• [EXTRACTED ENTRIES]:
____

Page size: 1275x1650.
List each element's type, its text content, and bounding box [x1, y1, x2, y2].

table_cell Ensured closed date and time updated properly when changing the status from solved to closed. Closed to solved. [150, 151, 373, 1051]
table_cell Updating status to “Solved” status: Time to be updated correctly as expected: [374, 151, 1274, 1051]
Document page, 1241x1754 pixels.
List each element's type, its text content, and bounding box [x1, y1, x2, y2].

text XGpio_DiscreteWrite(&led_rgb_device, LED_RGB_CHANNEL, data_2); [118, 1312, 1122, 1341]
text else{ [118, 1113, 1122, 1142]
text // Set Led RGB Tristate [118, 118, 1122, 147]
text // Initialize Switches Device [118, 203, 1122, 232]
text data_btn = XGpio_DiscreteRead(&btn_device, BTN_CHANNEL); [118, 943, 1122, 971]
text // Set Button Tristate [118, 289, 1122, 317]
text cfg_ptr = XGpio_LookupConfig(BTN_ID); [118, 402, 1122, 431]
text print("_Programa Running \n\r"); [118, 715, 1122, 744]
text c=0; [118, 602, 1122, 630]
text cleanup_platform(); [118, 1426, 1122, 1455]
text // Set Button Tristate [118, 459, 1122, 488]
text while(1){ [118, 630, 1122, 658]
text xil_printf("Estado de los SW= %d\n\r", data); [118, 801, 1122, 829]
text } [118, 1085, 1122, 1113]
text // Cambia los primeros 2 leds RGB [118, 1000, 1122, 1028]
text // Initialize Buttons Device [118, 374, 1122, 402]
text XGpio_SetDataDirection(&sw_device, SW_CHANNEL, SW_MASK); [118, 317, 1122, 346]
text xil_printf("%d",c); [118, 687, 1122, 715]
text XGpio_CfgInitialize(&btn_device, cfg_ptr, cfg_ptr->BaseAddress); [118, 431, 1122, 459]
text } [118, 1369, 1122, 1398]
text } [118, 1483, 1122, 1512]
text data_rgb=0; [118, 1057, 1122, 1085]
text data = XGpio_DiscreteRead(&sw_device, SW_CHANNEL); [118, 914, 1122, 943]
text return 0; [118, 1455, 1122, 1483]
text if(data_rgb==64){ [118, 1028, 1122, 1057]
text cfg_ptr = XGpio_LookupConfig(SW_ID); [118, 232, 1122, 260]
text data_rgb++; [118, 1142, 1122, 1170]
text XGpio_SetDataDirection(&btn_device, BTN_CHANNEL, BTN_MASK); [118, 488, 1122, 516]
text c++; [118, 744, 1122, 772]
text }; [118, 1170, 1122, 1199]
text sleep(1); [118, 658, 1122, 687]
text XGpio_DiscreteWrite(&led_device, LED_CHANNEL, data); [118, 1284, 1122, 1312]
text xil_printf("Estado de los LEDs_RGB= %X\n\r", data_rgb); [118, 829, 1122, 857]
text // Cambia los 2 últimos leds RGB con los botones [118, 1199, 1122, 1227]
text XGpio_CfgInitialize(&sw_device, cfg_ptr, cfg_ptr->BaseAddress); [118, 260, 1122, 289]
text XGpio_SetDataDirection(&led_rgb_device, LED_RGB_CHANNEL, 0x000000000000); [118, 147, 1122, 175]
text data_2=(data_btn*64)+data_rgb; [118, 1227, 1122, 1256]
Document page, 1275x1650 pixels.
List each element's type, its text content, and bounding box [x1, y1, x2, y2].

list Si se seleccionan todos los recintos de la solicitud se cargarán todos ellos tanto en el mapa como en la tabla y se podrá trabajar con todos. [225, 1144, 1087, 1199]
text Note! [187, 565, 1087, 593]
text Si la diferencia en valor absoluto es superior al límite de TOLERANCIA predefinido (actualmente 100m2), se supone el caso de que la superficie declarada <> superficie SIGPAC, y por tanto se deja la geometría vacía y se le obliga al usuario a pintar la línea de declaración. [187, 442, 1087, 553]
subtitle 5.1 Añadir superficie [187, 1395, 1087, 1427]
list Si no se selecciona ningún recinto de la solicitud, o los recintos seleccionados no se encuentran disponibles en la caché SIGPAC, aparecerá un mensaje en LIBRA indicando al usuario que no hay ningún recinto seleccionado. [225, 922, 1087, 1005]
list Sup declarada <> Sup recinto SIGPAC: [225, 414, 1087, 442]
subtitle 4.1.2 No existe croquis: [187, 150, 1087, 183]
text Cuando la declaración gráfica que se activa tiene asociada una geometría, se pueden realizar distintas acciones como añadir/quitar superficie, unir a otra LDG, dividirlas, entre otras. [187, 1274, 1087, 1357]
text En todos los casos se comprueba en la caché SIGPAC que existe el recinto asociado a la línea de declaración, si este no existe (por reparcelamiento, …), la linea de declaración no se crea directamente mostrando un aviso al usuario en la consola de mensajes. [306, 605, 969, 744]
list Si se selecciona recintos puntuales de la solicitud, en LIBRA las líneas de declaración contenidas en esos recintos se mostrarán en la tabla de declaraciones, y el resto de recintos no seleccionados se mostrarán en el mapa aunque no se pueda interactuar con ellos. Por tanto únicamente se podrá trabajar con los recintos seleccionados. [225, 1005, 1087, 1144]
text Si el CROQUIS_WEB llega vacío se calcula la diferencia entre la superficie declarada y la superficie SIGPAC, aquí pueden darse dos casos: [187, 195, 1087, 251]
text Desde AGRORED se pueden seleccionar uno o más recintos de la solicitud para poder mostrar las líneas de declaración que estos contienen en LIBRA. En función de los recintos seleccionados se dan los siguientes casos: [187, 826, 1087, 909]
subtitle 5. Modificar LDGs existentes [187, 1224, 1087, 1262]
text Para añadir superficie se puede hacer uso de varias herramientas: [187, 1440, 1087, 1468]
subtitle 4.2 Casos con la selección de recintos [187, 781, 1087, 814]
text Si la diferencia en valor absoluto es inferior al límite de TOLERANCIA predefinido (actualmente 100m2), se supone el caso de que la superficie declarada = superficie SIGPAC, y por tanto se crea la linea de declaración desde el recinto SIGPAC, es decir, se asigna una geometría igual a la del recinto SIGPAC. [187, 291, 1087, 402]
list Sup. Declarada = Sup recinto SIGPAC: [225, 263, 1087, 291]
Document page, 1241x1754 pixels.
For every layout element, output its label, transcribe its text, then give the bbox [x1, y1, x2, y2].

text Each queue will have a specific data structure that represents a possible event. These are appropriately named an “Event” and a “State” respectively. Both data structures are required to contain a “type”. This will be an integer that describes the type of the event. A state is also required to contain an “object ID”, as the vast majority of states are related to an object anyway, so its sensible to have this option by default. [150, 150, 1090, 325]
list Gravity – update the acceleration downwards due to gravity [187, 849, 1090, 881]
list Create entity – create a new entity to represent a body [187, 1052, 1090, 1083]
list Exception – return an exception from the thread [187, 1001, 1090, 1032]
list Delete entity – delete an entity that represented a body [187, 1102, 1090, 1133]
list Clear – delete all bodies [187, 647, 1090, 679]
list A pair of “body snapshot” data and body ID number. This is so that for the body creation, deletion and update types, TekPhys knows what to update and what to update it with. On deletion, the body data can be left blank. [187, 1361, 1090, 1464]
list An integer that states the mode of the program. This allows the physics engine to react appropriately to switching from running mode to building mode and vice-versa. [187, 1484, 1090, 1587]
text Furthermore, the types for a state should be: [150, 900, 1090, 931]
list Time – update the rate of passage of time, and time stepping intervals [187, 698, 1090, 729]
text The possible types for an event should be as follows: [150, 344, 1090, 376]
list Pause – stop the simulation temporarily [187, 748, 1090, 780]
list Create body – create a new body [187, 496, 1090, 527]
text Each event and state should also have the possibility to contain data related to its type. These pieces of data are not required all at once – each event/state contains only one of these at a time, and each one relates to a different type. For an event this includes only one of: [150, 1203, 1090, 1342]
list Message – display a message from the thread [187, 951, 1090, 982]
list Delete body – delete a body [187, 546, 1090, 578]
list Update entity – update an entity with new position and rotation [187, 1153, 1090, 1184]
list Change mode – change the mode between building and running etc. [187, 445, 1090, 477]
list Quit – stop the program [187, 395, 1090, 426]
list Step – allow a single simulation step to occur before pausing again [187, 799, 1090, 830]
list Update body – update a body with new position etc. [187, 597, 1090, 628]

____

• [WRITTEN PROBLEM]: List every line of the records that contains the word "simulation", matching case exactly.

• [REPLY]:
list Pause – stop the simulation temporarily [187, 748, 1090, 780]
list Step – allow a single simulation step to occur before pausing again [187, 799, 1090, 830]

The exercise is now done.